Lisbon’s street-smart art

A thriving graffiti scene is revitalizing rundown districts

Antonio Jiménez Barca
Graffiti artist Jaime in front of a mural outside Lisbon's Júlio de Matos psychiatric hospital.
Graffiti artist Jaime in front of a mural outside Lisbon's Júlio de Matos psychiatric hospital. francisco seco

In Lisbon's Mouraria neighborhood, the painter and anthropologist Lorenzo Bordonaro has decorated some of the streets with artistic compositions revolving around keys and locks that have lain abandoned for over 20 years. It is a kind of everyday archeology: Bordonaro has also rescued plates, spoons, old photographs and glass bottles from a disused local factory, and with them managed to save entire walls of this rundown district.

It is one of the many examples of a strong artistic discipline in the Portuguese capital: street art, which, occurring away from the museums, goes in search of its public instead of waiting for them to come to it.

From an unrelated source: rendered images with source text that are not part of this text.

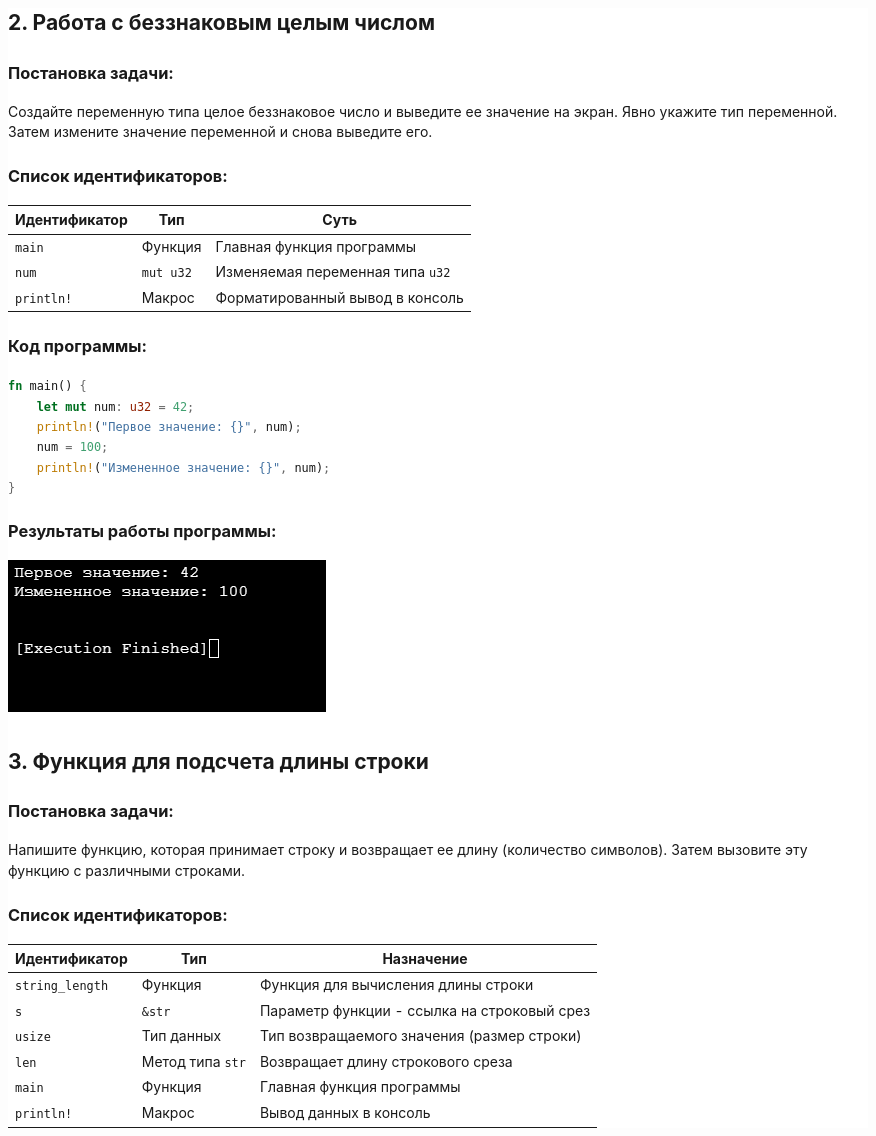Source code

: ## 2. Работа с беззнаковым целым числом
### Постановка задачи:
Создайте переменную типа целое беззнаковое число и выведите ее значение на экран. Явно укажите тип переменной. Затем измените значение переменной и снова выведите его. 

### Список идентификаторов:

| **Идентификатор** | **Тип**   | **Суть**                         |
| ----------------- | --------- | -------------------------------- |
| `main`            | Функция   | Главная функция программы        |
| `num`             | `mut u32` | Изменяемая переменная типа `u32` |
| `println!`        | Макрос    | Форматированный вывод в консоль  |

### Код программы:


```rust
fn main() {
    let mut num: u32 = 42;
    println!("Первое значение: {}", num);
    num = 100;
    println!("Измененное значение: {}", num);
}
```

### Результаты работы программы:

![раст2](раст2.png)

## 3. Функция для подсчета длины строки
### Постановка задачи:
Напишите функцию, которая принимает строку и возвращает ее длину (количество символов). Затем вызовите эту функцию с различными строками.  

### Список идентификаторов:

| Идентификатор  | Тип                  | Назначение                                 |
|----------------|----------------------|--------------------------------------------|
| `string_length`| Функция              | Функция для вычисления длины строки        |
| `s`            | `&str`               | Параметр функции - ссылка на строковый срез|
| `usize`        | Тип данных           | Тип возвращаемого значения (размер строки) |
| `len`          | Метод типа `str`     | Возвращает длину строкового среза          |
| `main`         | Функция              | Главная функция программы                  |
| `println!`     | Макрос               | Вывод данных в консоль                     |
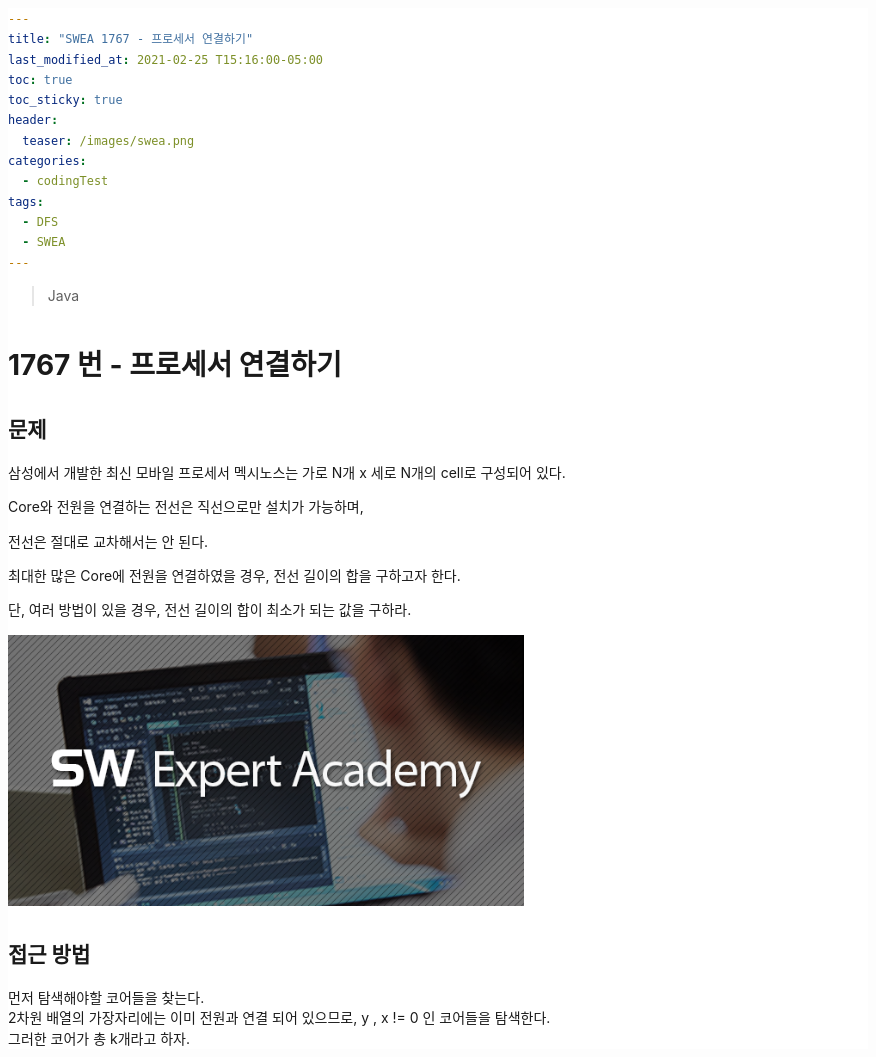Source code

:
 ```yaml
---
title: "SWEA 1767 - 프로세서 연결하기"
last_modified_at: 2021-02-25 T15:16:00-05:00
toc: true
toc_sticky: true
header:
  teaser: /images/swea.png
categories: 
  - codingTest
tags:
  - DFS
  - SWEA
---
```


> Java

1767 번 - 프로세서 연결하기
=============
 
## 문제
삼성에서 개발한 최신 모바일 프로세서 멕시노스는 가로 N개 x 세로 N개의 cell로 구성되어 있다. 

Core와 전원을 연결하는 전선은 직선으로만 설치가 가능하며,

전선은 절대로 교차해서는 안 된다.

최대한 많은 Core에 전원을 연결하였을 경우, 전선 길이의 합을 구하고자 한다.

단, 여러 방법이 있을 경우, 전선 길이의 합이 최소가 되는 값을 구하라.

[<img src="/images/swea.png" width="60%" height="60%">](https://swexpertacademy.com/main/code/problem/problemDetail.do?contestProbId=AV4suNtaXFEDFAUf)  

## 접근 방법
먼저 탐색해야할 코어들을 찾는다.  
2차원 배열의 가장자리에는 이미 전원과 연결 되어 있으므로, y , x != 0 인 코어들을 탐색한다.  
그러한 코어가 총 k개라고 하자.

In the case of Bordonaro, City Hall is also helping him out - not just by providing funds, but also by giving the necessary permission for him to work. He says he found some of the objects in lockers abandoned by the factory workers: "It is unsettling to learn that they were everyday objects that were used on a daily basis. Who used them? When?"

Not far away lies the studio of Camilla Watson, a British photographer in love with Lisbon who is the author of a series of photographs of Mouraria's elderly residents. These, too, have been hung along the area's streets — the very same walls against which they were photographed — and the result is a moving artistic tribute to a unique neighborhood via its inhabitants.

But the frenzy to fill the city with artworks goes beyond Mouraria. Since May several trains on the Lisbon-Cascais light-rail network have also become picture galleries. Covering the train windows without blocking out the light are prints by artist Alexandre Farto, aka Vhils, famous here for his impressive murals that make use of cracks and breaks in walls.

At the same time Lisbon City Hall's dynamic cultural heritage department is on the lookout for the optimum sites for street artists to fill with their paintings. Thus there are now whole buildings, façades, walls and sidewalks that are legally decorated with creations by some of the world's leading graffiti artists, all brought here by city authorities. Right now work is underway on the two kilometers of wall that surrounds the Lisbon Psychiatric Hospital. Over 30 artists have participated in the project and the results are simply spectacular: pictures come one after the other, like an enormous comic, along the highway, with some guidebooks already including it as one of the must-see spots for street art in the city.